Segment Start: Reading passage

Reputation: 281
I am new to hadoop and am running some of the examples to become more familiar with it. I ran wordcount and when I went to check the output hadoop fs -cat outt
I got 3 directories instead of the usual one named outt/part-00000. Here are the directories I have:
-rw-r--r-- 1 hadoop supergroup 0 2014-07-11 20:13 outt/_SUCCESS
-rw-r--r-- 1 hadoop supergroup 15 2014-07-11 20:13 outt/part-r-00000
-rw-r--r-- 1 hadoop supergroup 0 2014-07-11 20:13 outt/part-r-00001
When I do hadoop fs -cat outt/_SUCCESS
and hadoop fs -cat outt/part-r-00001
, nothing appears. However, when I do hadoop fs -cat outt/part-r-00000
I get: record_count 1.
My file just says "Hello World" so I am expecting the result: Hello 1 World 1.
Does anyone know how to get the correct output?
Upvotes: 0
Views: 579
Reputation: 13402
When you are doing hadoop fs -cat outt/part-r-00000
and getting output as : record_count 1
Which mean probably you are counting the number of lines in the input file.
Once you read a line, you need to tokenize the line and take each word (token) out of this.

Segment End: Reading passage

Set of tasks -
**A.** Answer these about the Hadoop wordcount thread:
(i) What text does the poster's input file contain?
(ii) What output does the poster get from outt/part-r-00000?
(iii) According to the reply, what needs to happen once a line is read?
**B.** Print the passage of the Hadoop wordcount thread starting with "Reputation: 281" and going on through "Hello 1 World 1.".
Answer from the thread itself, not from the data.

Segment Start: Given entries

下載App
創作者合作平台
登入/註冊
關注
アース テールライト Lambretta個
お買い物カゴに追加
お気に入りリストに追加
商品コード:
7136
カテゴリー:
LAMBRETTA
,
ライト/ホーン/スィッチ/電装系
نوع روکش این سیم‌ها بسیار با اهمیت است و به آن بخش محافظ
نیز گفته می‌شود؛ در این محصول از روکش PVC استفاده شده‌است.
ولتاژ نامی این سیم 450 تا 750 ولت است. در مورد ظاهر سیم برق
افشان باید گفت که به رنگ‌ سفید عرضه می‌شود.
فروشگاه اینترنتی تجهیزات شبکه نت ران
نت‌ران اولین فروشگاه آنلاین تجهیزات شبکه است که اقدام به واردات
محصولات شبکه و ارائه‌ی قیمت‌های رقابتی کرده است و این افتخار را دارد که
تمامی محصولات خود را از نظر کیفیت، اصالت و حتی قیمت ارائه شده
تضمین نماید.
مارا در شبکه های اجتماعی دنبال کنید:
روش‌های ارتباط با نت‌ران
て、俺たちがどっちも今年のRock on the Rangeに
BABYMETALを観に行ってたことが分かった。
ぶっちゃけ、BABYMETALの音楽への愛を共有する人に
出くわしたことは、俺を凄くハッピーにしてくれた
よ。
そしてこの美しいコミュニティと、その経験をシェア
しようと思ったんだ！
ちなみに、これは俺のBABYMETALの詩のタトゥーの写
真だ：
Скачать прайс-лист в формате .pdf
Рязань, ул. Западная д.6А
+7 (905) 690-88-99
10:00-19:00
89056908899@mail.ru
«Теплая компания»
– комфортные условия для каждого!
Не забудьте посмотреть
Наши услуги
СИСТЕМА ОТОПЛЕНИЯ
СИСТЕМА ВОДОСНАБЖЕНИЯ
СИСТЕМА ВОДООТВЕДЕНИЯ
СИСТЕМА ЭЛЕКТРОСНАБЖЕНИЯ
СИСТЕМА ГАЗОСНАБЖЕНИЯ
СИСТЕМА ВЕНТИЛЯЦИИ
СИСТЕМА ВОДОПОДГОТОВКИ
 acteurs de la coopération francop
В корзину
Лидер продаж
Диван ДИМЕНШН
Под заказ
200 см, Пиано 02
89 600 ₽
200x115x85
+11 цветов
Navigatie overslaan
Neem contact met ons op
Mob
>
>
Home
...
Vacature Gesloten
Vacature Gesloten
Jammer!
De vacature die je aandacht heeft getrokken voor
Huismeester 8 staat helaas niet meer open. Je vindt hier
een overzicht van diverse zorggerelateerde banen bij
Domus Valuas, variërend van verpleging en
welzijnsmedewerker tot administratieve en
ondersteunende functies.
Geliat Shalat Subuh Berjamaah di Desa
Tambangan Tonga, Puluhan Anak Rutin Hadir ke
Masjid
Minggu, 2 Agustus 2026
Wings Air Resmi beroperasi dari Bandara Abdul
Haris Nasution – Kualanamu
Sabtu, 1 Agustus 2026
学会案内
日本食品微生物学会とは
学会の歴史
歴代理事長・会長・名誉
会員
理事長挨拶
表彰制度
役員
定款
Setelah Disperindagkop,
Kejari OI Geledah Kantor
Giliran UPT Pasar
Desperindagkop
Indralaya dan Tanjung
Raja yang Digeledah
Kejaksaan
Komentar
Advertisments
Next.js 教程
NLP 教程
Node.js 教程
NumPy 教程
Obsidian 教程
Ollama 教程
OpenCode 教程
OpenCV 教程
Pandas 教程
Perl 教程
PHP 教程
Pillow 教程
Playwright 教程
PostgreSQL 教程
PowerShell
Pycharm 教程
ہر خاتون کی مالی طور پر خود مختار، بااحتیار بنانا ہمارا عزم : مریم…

Segment End: Given entries

Task responses -
**A.**
(i) "Hello World"
(ii) record_count 1
(iii) The line needs to be tokenized and each word (token) taken out of it.

**B.**
Reputation: 281
I am new to hadoop and am running some of the examples to become more familiar with it. I ran wordcount and when I went to check the output hadoop fs -cat outt
I got 3 directories instead of the usual one named outt/part-00000. Here are the directories I have:
-rw-r--r-- 1 hadoop supergroup 0 2014-07-11 20:13 outt/_SUCCESS
-rw-r--r-- 1 hadoop supergroup 15 2014-07-11 20:13 outt/part-r-00000
-rw-r--r-- 1 hadoop supergroup 0 2014-07-11 20:13 outt/part-r-00001
When I do hadoop fs -cat outt/_SUCCESS
and hadoop fs -cat outt/part-r-00001
, nothing appears. However, when I do hadoop fs -cat outt/part-r-00000
I get: record_count 1.
My file just says "Hello World" so I am expecting the result: Hello 1 World 1.